INSTRUCTIONS FOR THE TASK: When a line below contains the string "cemetery", show that line.

DATA SHOWN:
>>>

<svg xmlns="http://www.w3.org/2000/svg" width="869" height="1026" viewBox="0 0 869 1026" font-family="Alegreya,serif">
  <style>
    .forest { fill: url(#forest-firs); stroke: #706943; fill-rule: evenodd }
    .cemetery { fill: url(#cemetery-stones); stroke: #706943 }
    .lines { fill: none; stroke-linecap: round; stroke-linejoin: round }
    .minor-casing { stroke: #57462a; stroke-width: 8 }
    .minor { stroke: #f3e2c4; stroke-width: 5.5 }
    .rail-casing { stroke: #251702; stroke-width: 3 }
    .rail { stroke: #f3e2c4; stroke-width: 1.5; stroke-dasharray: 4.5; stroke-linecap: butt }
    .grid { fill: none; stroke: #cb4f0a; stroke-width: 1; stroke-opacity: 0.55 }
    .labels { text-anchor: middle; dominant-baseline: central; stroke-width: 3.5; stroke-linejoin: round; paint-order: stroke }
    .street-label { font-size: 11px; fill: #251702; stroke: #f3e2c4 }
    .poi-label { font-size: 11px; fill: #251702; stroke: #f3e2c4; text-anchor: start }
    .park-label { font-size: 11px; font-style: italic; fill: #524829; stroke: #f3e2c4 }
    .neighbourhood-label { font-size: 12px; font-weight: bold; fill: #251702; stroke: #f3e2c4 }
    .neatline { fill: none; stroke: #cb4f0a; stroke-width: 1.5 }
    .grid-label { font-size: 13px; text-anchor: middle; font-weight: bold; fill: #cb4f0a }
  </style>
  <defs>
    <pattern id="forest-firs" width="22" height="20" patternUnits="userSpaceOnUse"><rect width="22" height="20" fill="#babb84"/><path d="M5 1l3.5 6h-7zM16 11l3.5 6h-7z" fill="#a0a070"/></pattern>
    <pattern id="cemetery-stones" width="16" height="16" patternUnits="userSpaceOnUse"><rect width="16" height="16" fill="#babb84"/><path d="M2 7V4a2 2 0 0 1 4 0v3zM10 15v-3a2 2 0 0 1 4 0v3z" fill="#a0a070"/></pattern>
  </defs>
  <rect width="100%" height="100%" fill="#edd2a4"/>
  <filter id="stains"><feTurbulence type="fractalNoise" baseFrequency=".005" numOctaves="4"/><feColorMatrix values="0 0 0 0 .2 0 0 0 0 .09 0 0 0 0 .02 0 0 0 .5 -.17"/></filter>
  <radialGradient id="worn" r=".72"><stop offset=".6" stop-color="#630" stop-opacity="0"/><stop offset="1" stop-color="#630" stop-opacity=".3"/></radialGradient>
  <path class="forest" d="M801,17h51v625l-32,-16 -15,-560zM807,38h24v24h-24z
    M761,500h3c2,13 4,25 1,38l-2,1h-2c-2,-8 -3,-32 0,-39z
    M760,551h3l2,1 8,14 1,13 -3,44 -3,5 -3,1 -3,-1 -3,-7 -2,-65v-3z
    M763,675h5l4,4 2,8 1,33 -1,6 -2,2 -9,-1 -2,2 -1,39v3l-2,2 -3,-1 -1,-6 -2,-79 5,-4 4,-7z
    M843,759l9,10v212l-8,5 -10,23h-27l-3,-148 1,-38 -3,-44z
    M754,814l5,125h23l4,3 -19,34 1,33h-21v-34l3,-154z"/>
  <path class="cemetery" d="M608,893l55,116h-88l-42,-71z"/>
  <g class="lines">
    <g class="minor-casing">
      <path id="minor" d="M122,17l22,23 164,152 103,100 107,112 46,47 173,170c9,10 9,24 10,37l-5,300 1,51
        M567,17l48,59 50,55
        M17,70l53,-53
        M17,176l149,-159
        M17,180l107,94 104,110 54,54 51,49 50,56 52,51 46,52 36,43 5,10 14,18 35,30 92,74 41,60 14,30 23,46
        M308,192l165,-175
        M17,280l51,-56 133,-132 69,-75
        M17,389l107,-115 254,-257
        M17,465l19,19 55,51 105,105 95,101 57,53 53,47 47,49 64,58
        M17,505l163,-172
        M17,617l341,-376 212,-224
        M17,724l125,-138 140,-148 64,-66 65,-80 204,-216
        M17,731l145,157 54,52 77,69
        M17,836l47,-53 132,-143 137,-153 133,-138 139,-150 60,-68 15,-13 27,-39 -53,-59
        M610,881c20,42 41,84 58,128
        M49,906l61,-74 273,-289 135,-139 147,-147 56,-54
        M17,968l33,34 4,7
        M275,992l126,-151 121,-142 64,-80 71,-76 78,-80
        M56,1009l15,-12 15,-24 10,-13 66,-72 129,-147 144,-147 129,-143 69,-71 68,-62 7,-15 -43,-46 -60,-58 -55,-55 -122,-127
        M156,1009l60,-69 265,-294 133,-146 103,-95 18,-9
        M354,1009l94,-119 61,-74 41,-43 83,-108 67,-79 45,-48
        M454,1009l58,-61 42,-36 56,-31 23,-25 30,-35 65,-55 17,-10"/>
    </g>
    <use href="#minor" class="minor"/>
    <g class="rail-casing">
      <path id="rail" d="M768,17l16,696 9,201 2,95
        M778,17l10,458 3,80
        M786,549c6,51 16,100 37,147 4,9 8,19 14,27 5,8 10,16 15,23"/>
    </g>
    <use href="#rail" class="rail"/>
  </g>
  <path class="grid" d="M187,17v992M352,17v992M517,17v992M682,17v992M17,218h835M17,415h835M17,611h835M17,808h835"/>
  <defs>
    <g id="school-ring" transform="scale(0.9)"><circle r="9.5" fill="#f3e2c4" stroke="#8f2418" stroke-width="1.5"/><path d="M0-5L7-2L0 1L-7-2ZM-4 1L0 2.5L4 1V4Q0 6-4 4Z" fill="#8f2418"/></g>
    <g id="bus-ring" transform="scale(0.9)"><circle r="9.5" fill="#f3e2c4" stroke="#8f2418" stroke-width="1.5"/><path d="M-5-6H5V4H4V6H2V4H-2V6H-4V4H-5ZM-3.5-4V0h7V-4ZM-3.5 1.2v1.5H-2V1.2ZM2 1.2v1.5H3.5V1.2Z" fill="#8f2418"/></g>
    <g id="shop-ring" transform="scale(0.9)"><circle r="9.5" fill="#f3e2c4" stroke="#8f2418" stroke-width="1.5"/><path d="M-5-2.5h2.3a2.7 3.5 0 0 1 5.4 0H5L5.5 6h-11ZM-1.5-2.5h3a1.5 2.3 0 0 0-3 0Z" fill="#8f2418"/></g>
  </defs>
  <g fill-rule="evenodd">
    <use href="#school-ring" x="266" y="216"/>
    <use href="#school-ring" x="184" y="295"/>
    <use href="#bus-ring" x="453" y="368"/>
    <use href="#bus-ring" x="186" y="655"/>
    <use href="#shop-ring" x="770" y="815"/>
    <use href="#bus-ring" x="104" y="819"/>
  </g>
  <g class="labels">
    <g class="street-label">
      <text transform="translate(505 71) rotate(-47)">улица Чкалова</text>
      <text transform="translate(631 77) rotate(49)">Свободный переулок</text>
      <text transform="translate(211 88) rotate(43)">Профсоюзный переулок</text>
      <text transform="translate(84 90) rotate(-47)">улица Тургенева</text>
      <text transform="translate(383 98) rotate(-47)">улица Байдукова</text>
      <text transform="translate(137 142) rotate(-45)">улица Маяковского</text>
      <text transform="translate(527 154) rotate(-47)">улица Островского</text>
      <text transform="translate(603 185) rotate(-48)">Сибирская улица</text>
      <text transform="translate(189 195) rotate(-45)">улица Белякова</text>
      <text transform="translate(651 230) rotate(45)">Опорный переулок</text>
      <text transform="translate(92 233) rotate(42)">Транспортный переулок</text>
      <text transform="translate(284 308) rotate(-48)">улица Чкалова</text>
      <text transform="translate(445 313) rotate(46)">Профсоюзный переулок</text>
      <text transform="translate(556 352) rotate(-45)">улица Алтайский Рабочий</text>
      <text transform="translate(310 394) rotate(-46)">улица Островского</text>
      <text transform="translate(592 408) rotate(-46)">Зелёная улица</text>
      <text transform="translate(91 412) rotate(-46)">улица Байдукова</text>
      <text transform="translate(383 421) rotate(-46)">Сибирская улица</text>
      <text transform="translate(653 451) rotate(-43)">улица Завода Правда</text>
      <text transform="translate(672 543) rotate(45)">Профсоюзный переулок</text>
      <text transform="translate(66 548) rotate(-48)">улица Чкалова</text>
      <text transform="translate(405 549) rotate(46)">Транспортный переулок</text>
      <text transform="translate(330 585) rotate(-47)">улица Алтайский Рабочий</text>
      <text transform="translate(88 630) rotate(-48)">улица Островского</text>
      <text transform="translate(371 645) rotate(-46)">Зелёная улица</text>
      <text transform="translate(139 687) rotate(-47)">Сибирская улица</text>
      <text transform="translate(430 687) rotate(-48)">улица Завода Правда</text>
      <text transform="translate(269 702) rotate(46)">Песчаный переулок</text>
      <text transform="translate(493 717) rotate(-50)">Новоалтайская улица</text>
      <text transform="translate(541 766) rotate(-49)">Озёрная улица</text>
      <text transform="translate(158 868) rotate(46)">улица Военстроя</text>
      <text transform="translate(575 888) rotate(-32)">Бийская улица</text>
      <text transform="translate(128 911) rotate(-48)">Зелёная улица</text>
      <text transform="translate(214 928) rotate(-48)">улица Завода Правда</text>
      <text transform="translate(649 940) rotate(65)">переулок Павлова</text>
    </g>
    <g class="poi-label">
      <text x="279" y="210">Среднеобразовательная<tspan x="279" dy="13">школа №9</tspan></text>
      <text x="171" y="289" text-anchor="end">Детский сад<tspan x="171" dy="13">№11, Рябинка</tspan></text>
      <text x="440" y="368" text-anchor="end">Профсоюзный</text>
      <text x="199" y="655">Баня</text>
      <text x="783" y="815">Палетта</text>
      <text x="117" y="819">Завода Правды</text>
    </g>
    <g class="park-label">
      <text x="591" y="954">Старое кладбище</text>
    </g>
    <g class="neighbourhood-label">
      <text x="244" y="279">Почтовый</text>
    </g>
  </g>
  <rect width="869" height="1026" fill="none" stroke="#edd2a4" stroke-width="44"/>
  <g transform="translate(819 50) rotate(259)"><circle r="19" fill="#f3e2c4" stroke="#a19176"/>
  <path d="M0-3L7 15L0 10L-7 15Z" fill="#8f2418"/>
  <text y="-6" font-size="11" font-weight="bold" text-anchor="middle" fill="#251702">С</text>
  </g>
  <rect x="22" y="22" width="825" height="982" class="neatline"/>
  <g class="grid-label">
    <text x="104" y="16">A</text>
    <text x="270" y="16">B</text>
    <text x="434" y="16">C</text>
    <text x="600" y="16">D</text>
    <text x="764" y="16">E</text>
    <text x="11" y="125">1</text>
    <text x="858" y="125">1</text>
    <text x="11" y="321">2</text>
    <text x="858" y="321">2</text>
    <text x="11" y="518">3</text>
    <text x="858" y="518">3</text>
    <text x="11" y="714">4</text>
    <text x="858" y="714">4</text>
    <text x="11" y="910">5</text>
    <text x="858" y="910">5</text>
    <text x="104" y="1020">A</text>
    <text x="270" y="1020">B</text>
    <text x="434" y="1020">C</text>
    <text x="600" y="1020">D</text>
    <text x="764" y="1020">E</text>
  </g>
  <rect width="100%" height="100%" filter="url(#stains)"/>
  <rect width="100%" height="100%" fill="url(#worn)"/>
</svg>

<<<

OUTPUT FOR THIS EXERCISE:
    .cemetery { fill: url(#cemetery-stones); stroke: #706943 }
    <pattern id="cemetery-stones" width="16" height="16" patternUnits="userSpaceOnUse"><rect width="16" height="16" fill="#babb84"/><path d="M2 7V4a2 2 0 0 1 4 0v3zM10 15v-3a2 2 0 0 1 4 0v3z" fill="#a0a070"/></pattern>
  <path class="cemetery" d="M608,893l55,116h-88l-42,-71z"/>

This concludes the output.